Après quatre charges on emporta Lawfeld mais Cumberland revint à l’attaque avec une fureur dévastatrice. Oubliant alors ce qu'il était, Saxe se retrouva le jeune Maurice d'autrefois et, tirant son épée, emmena lui-même à la charge sa cavalerie en hurlant :
- Comme au fourrage, mes enfants !
Son dispositif enfoncé, le duc de Cumberland ordonna une retraite qui ressemblait à un sauve-qui-peut. La bataille était gagnée et Maurice passant au galop sur le front rassemblé des troupes vint l'offrir à Louis XV.
Le soir même, celui-ci écrivait au Dauphin :
« Mon fils, je viens de gagner une grande victoire et jamais notre grand maréchal n'a été plus grand qu'aujourd’hui. Ne lui en faites pas compliment mais dites à la Dauphine de le gronder pour s’être trop exposé… »
Cependant, tandis que les Anglais se faisaient tailler en pièces, les Autrichiens, eux, refluaient sur Maastricht devant laquelle il n’y avait plus d’autre solution que mettre le siège. Un siège qui allait durer.

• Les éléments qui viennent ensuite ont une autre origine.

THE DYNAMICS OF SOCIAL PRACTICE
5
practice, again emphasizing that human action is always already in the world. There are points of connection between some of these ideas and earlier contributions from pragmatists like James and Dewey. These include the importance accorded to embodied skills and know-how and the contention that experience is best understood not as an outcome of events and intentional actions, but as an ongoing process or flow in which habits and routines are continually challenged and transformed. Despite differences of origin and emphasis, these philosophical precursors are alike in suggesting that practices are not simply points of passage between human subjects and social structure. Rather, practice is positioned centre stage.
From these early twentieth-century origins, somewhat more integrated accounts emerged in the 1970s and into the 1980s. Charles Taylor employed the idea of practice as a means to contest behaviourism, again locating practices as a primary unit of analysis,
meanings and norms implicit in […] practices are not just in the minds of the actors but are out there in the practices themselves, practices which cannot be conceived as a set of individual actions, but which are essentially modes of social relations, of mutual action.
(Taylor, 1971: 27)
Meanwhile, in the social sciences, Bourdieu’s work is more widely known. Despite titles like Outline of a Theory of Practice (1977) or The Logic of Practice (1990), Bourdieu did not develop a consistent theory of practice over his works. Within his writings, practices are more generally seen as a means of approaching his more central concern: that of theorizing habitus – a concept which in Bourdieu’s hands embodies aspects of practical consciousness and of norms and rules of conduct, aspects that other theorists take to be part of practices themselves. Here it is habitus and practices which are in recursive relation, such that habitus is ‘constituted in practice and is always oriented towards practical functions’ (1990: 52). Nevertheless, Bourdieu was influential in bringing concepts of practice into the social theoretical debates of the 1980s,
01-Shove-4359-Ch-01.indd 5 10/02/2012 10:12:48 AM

Pendant ce temps, à l’autre bout du pays et quelques jours après Lawfeld, le maréchal de Lowendal investissait la place forte de Berg-op-Zoom, la clef de la Hollande vers la mer… et s’en emparait. Malheureusement, au lieu d’imiter la retenue de son ami Saxe, il laissa ses soldats mettre à sac la riche cité. Ce qui, non sans raison, souleva l’indignation. A Versailles en tout premier lieu où Conti et ses amis accolèrent joyeusement le nom du pillard à celui de Saxe dont on le savait proche. Cela ne troubla pas le maréchal que, d’ailleurs, le roi allait nommer gouverneur général des Pays-Bas à la fin de la campagne.
En revanche, ce qui l’avait troublé et même secrètement peiné, ce fut, en regagnant le camp de Tongres après Lawfeld, de ne trouver aucune réponse à sa lettre d’amour. Rien ! Pas un mot ! En outre, il s’aperçut vite que Justine n’était plus à l’affiche du théâtre. Ce dont il demanda des explications à Charles Favart.
- Où est passée la Chantilly ?
Se fondant sur les excellentes relations entretenues jusque-là avec son mécène, l’époux de Justine prit un air désolé. Mais exempt de toute inquiétude :
- Elle est partie, Monsieur le maréchal, et quand vous m’avez fait appeler je me disposais à venir vous en parler…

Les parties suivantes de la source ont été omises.